Cuomo Extends Commercial Eviction Moratorium to Oct. 20

Governor Andrew Cuomo (Getty; iStock)

Governor Andrew Cuomo (Getty; iStock)

Commercial tenants are getting a small reprieve from Gov. Andrew Cuomo.

New York’s moratorium on commercial foreclosures and evictions will be in place until at least Oct. 20, Cuomo announced on Friday. The moratorium was set to expire Sept. 30, but the governor signed a new executive order extending the ban for another month.

But the state allowed commercial eviction warrants to be issued beginning Sept. 4 for cases that commenced before March 17, and some of those cases may now proceed.

Under Cuomo’s original order from March, initiating a proceeding or carrying out a commercial eviction for nonpayment of rent, or foreclosing on a commercial mortgage due to nonpayment is off limits.
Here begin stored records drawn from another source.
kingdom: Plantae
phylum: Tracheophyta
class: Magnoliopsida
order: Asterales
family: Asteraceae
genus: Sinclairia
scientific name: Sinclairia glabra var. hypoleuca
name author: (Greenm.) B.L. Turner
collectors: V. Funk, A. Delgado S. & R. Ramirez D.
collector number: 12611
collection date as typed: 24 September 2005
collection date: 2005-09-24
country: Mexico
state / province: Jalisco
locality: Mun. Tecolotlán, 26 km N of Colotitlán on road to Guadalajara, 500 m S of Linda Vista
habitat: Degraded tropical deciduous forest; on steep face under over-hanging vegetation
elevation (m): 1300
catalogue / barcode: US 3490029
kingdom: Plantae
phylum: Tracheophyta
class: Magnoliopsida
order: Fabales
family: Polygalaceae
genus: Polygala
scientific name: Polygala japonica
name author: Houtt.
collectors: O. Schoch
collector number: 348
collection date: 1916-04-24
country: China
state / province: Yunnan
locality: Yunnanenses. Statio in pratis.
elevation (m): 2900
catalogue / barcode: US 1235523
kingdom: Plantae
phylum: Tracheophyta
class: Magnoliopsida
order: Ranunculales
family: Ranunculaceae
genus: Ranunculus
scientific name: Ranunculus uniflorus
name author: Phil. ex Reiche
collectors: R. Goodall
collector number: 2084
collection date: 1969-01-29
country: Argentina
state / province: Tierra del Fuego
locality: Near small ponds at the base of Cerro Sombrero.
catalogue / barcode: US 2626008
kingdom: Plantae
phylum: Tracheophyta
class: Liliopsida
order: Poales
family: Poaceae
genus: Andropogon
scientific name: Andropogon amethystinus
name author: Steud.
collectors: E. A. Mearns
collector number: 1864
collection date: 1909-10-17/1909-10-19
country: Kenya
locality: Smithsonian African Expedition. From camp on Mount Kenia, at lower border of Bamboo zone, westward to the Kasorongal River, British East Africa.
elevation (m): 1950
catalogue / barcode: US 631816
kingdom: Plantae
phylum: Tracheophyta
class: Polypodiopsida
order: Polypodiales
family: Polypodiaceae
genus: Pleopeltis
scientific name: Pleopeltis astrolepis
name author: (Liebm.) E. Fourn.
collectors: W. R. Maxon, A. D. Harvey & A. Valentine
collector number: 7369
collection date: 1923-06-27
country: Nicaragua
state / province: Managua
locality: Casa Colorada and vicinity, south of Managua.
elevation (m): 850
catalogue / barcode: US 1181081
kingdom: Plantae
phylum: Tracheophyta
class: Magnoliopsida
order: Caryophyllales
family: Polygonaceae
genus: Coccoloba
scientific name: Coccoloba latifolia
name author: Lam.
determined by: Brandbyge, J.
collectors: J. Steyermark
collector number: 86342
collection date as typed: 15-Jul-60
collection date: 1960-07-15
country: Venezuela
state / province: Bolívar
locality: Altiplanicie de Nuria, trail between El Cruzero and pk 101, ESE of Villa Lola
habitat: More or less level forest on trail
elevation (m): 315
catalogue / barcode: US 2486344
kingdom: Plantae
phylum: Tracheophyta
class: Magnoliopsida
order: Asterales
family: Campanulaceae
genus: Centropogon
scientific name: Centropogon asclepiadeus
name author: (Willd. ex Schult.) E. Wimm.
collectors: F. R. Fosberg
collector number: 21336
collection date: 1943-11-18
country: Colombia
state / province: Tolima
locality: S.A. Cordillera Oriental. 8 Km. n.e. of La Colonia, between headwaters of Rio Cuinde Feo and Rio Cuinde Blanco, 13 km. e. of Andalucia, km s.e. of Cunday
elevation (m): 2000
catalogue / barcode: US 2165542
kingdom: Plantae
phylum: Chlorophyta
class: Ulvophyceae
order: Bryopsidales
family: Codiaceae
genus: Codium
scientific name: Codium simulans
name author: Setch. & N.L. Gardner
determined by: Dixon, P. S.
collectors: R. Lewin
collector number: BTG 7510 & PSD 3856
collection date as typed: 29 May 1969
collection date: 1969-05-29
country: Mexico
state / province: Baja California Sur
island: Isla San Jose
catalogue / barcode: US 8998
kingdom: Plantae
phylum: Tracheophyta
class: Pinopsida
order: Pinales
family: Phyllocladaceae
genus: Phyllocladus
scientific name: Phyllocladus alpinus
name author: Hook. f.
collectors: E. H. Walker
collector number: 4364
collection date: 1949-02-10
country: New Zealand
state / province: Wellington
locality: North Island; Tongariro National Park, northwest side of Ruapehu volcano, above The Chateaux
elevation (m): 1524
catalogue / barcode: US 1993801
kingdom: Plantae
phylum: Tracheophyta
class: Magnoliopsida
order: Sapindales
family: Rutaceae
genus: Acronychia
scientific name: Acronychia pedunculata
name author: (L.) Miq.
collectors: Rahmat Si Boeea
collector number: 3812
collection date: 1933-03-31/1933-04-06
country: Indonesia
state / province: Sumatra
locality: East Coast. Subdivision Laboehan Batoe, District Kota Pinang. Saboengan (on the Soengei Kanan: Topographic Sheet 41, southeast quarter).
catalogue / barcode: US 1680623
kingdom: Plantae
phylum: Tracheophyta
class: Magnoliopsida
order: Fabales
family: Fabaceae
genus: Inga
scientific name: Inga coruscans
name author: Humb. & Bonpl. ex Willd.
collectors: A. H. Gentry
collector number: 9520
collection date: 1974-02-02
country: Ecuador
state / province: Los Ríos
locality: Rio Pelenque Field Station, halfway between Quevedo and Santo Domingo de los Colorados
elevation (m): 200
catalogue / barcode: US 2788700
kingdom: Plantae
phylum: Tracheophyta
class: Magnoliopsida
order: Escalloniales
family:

The initial moratorium on evictions also included residential evictions and foreclosures, but those provisions have not been renewed. The initial blanket protections have been replaced by state legislation, according to Cuomo’s executive order. The Tenant Safe Harbor Act prohibits evictions of eligible tenants if any part of the county is still shut down by the government as a result of Covid-19.

Some of the 14,000 backlogged residential evictions can be carried out starting in October if they are not covered by the federal eviction ban issued by the Centers for Disease Control in early September.

New York state’s residential eviction policies have left many confused — even those in state and local governments. One state agency recently mistakenly announced that the current eviction moratorium would be in place through the end of the year. The agency, which administers state benefits programs, corrected its gaffe three days later.

Residential mortgages that meet certain qualifications are also eligible for six months of forbearance and an additional six-month extension if their lender is a state-regulated financial institution. To be eligible, borrowers have to demonstrate Covid-related financial hardship.